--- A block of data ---
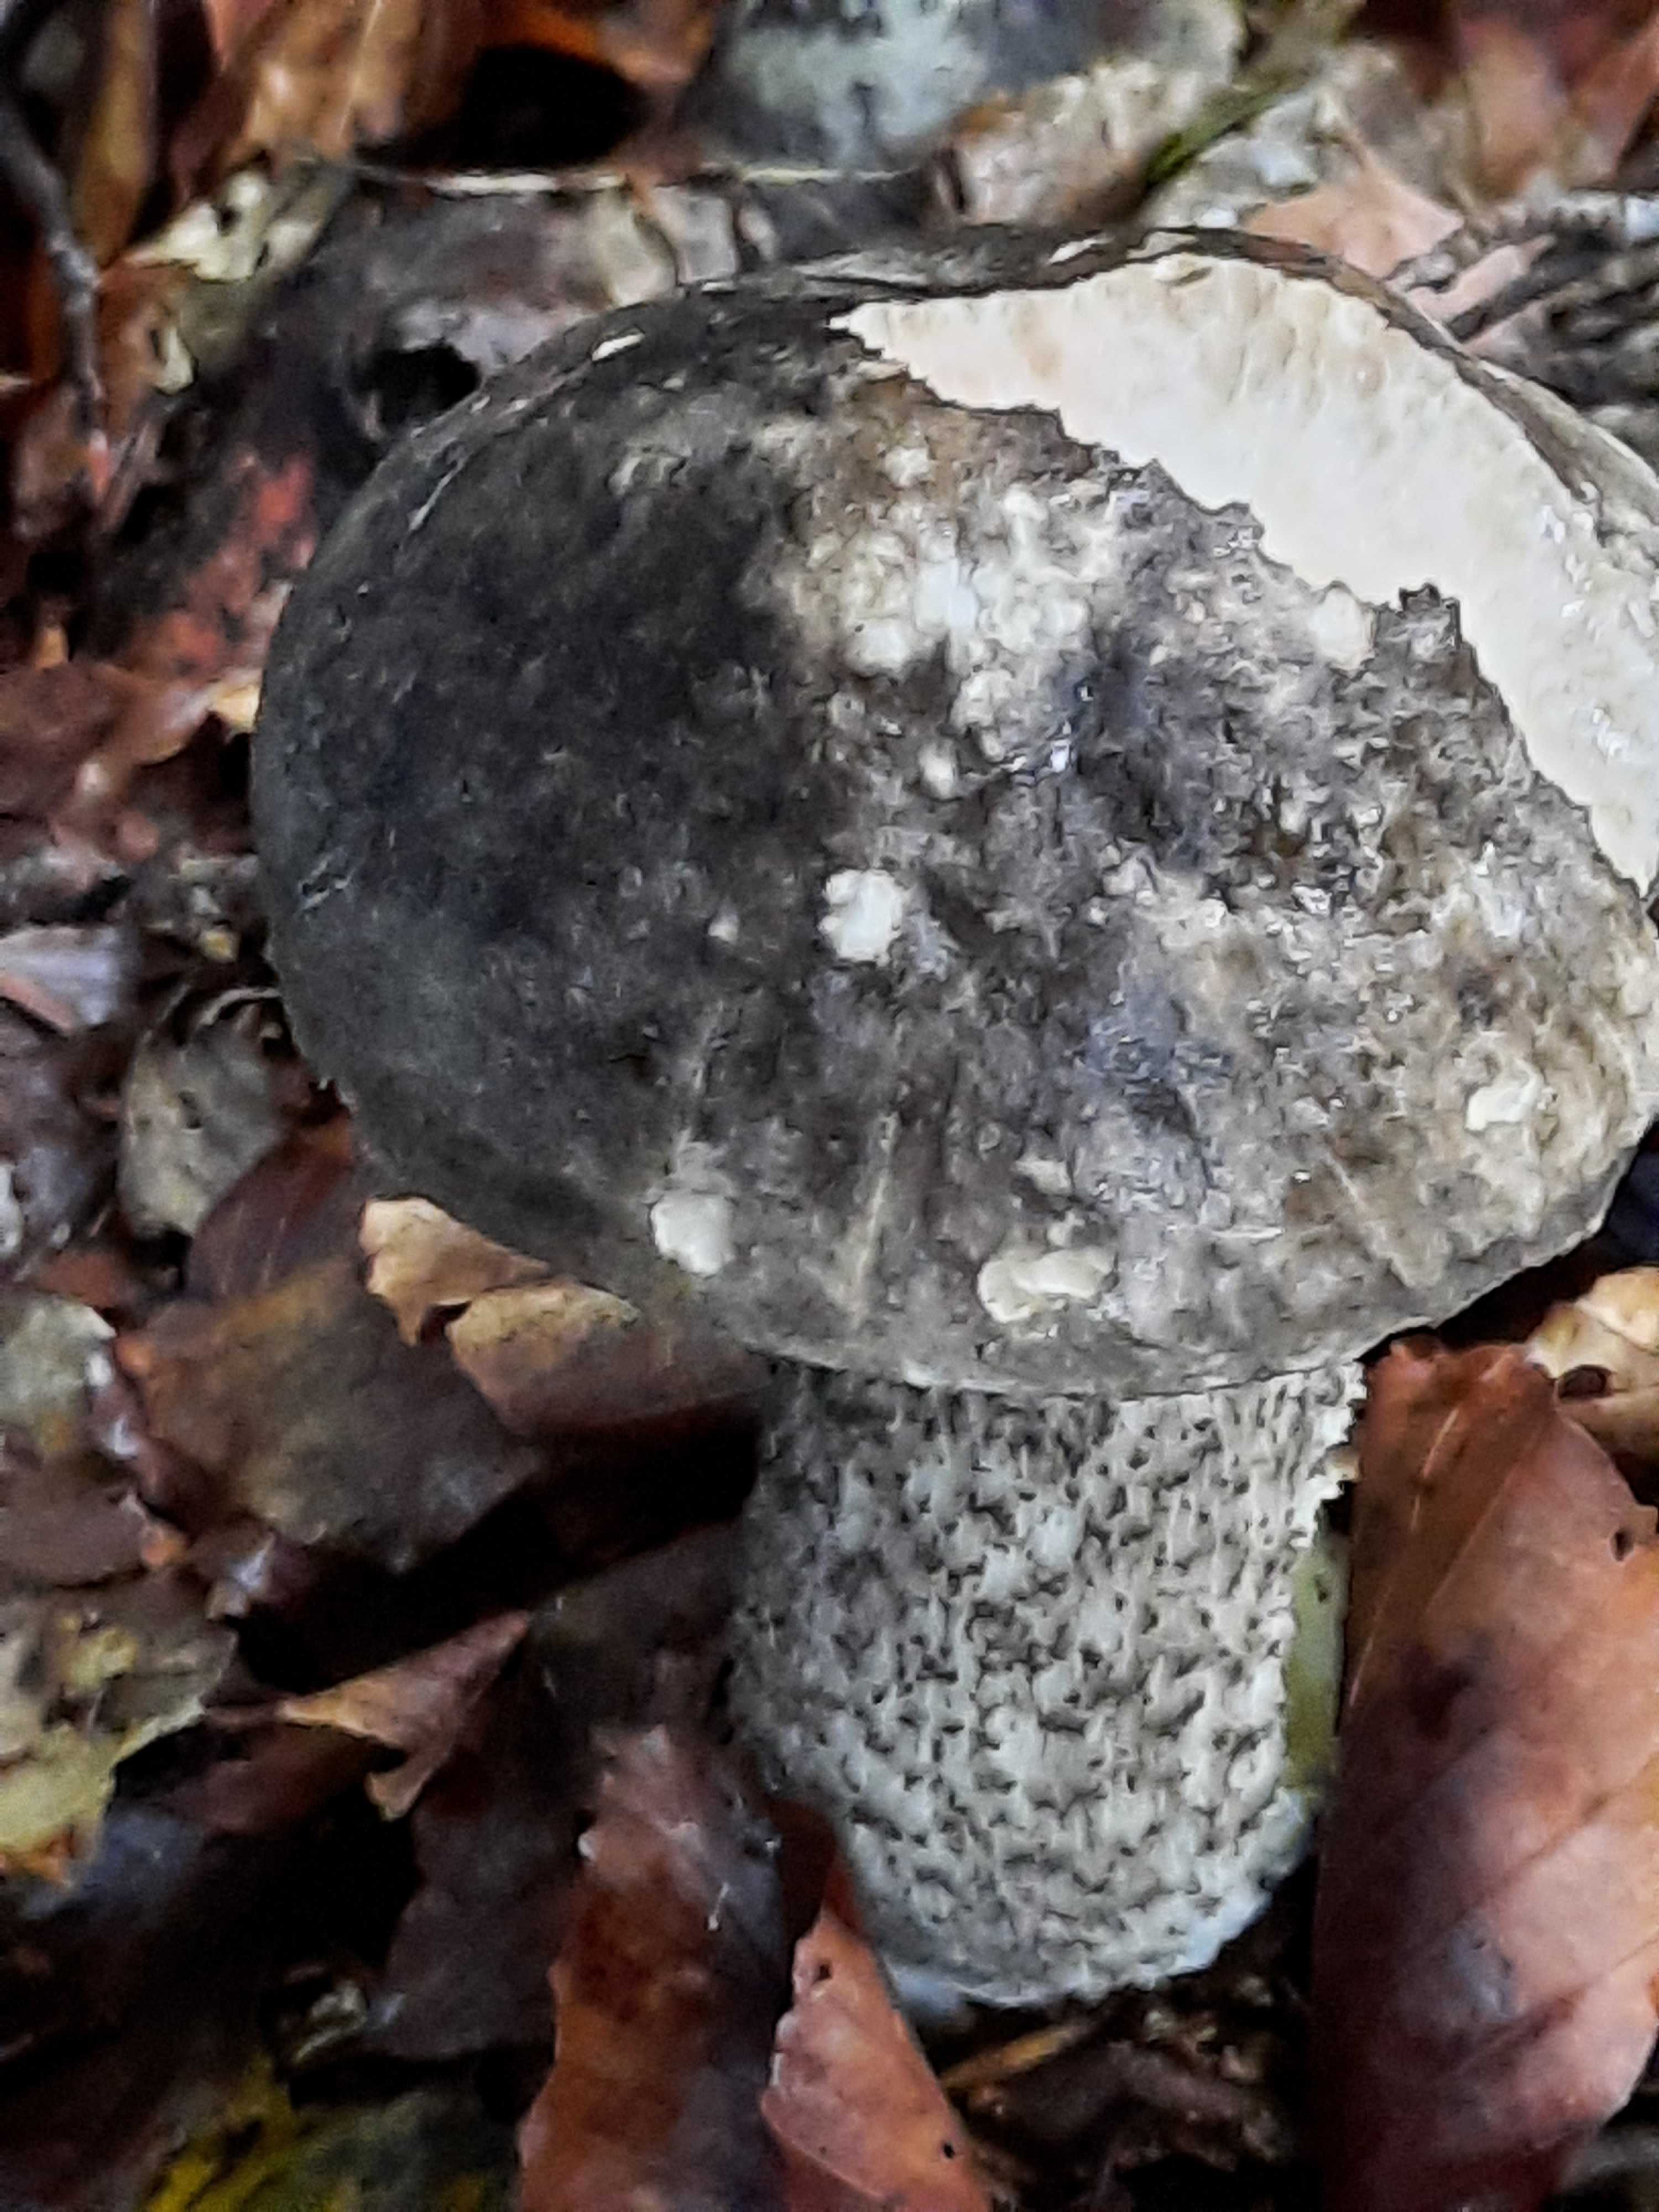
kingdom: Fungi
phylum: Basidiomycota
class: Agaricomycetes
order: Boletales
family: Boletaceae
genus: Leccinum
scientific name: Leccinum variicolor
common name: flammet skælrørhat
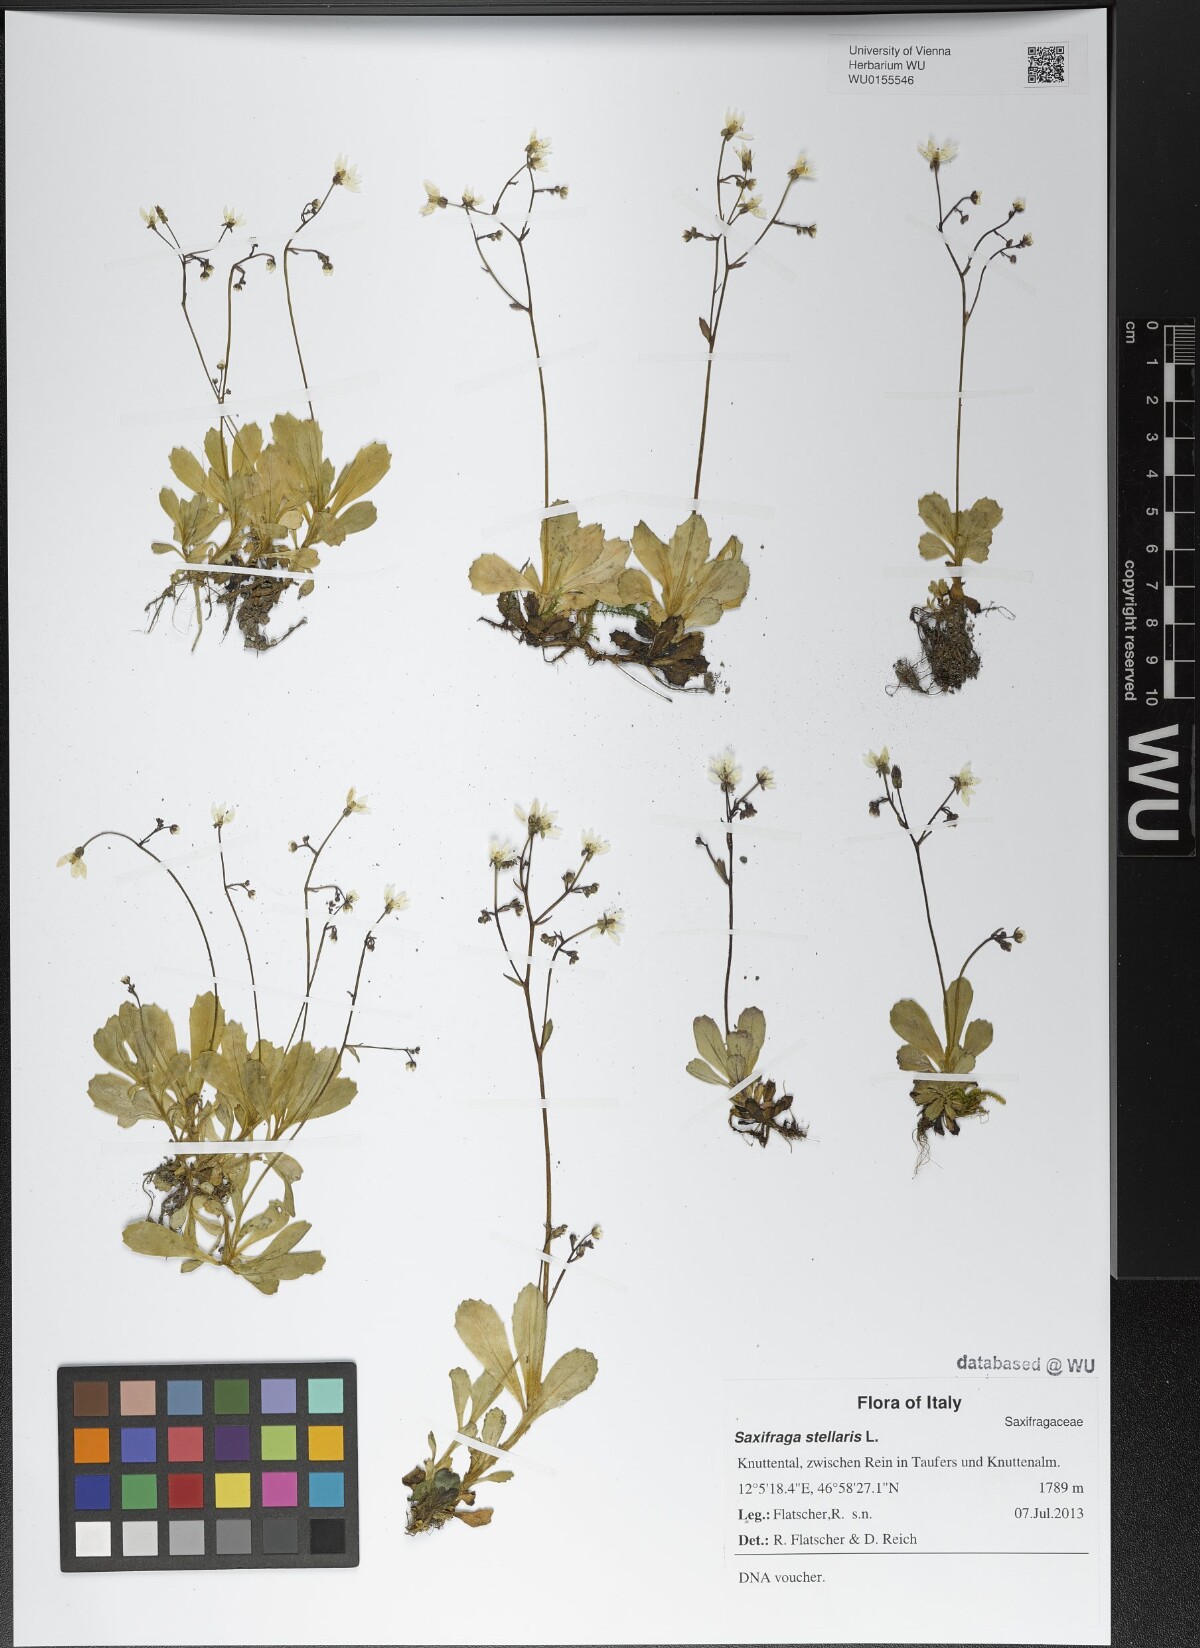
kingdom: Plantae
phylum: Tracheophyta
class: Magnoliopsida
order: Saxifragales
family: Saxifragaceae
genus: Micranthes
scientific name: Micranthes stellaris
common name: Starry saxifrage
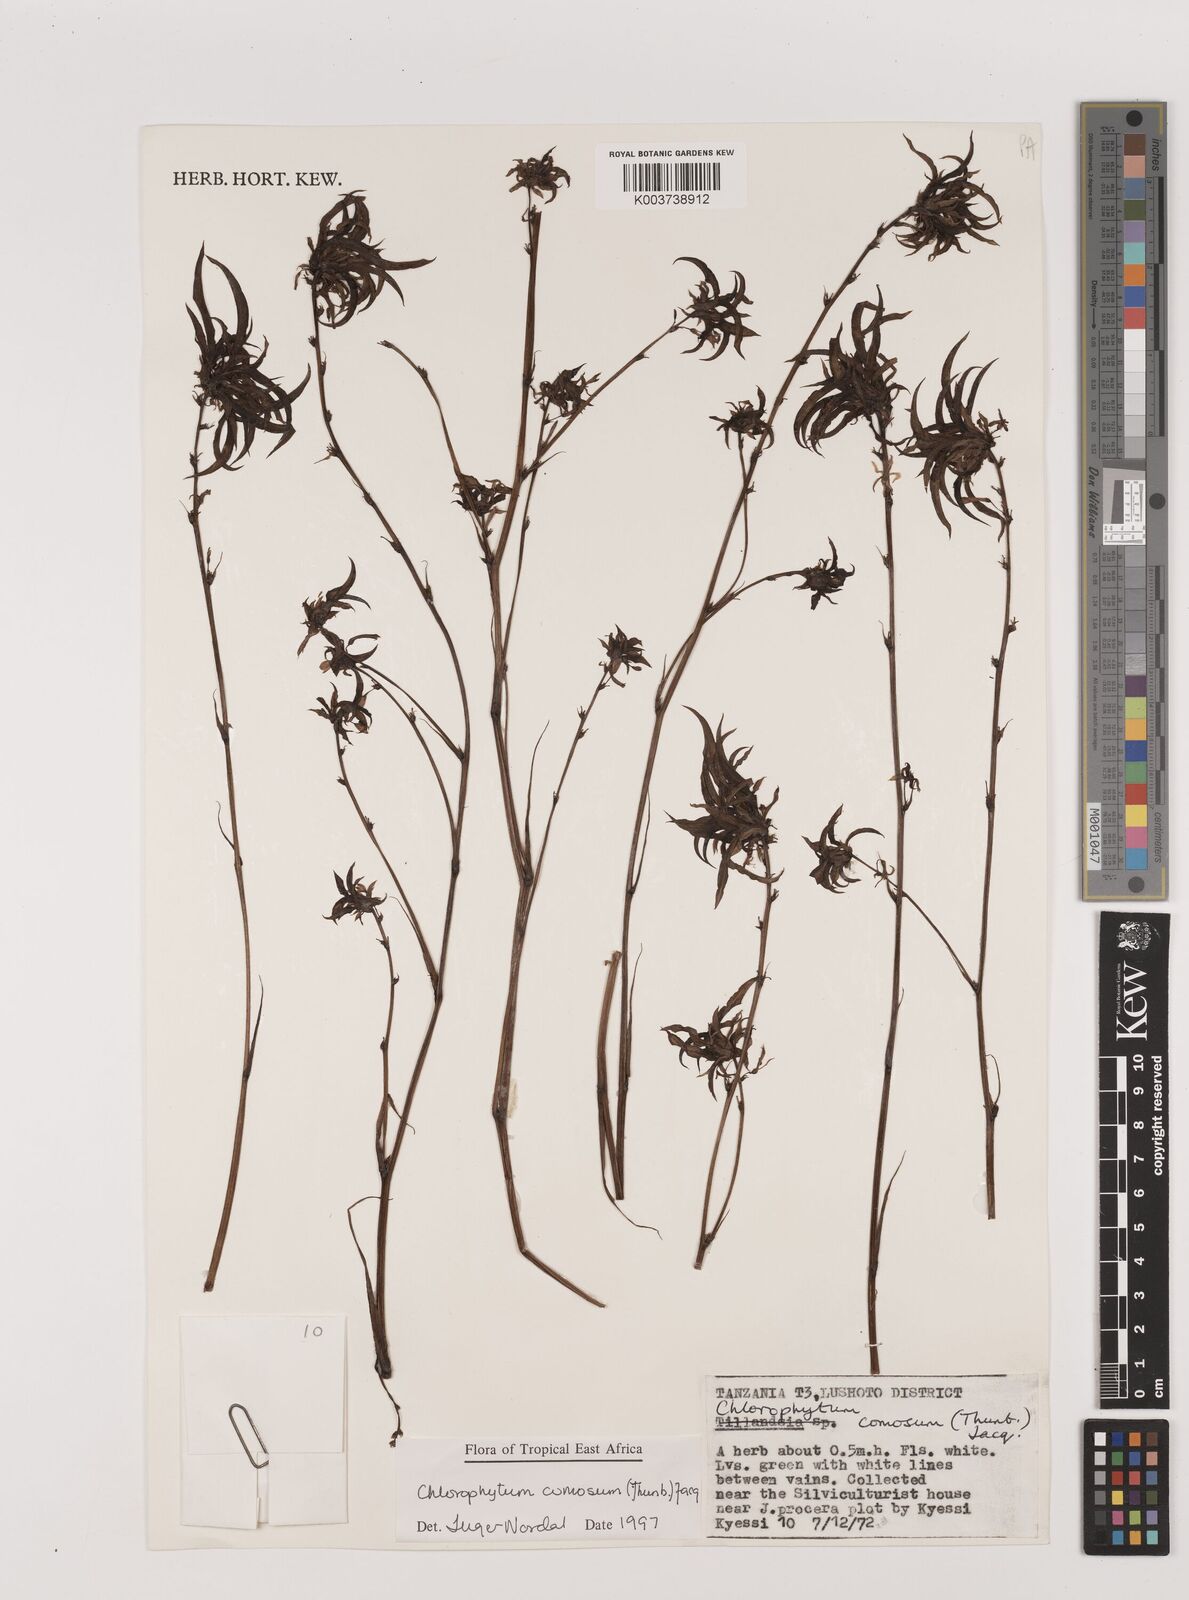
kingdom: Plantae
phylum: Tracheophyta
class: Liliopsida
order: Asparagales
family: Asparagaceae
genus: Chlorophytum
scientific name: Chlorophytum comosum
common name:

--- Task brief ---
Reproduce the stretch of the entries from the line containing "order: Saxifragales" through the end of the entries, including both of those lines and nothing more. Leave the pictures out of your copy.

--- Solved problem ---
order: Saxifragales
family: Saxifragaceae
genus: Micranthes
scientific name: Micranthes stellaris
common name: Starry saxifrage
kingdom: Plantae
phylum: Tracheophyta
class: Liliopsida
order: Asparagales
family: Asparagaceae
genus: Chlorophytum
scientific name: Chlorophytum comosum
common name:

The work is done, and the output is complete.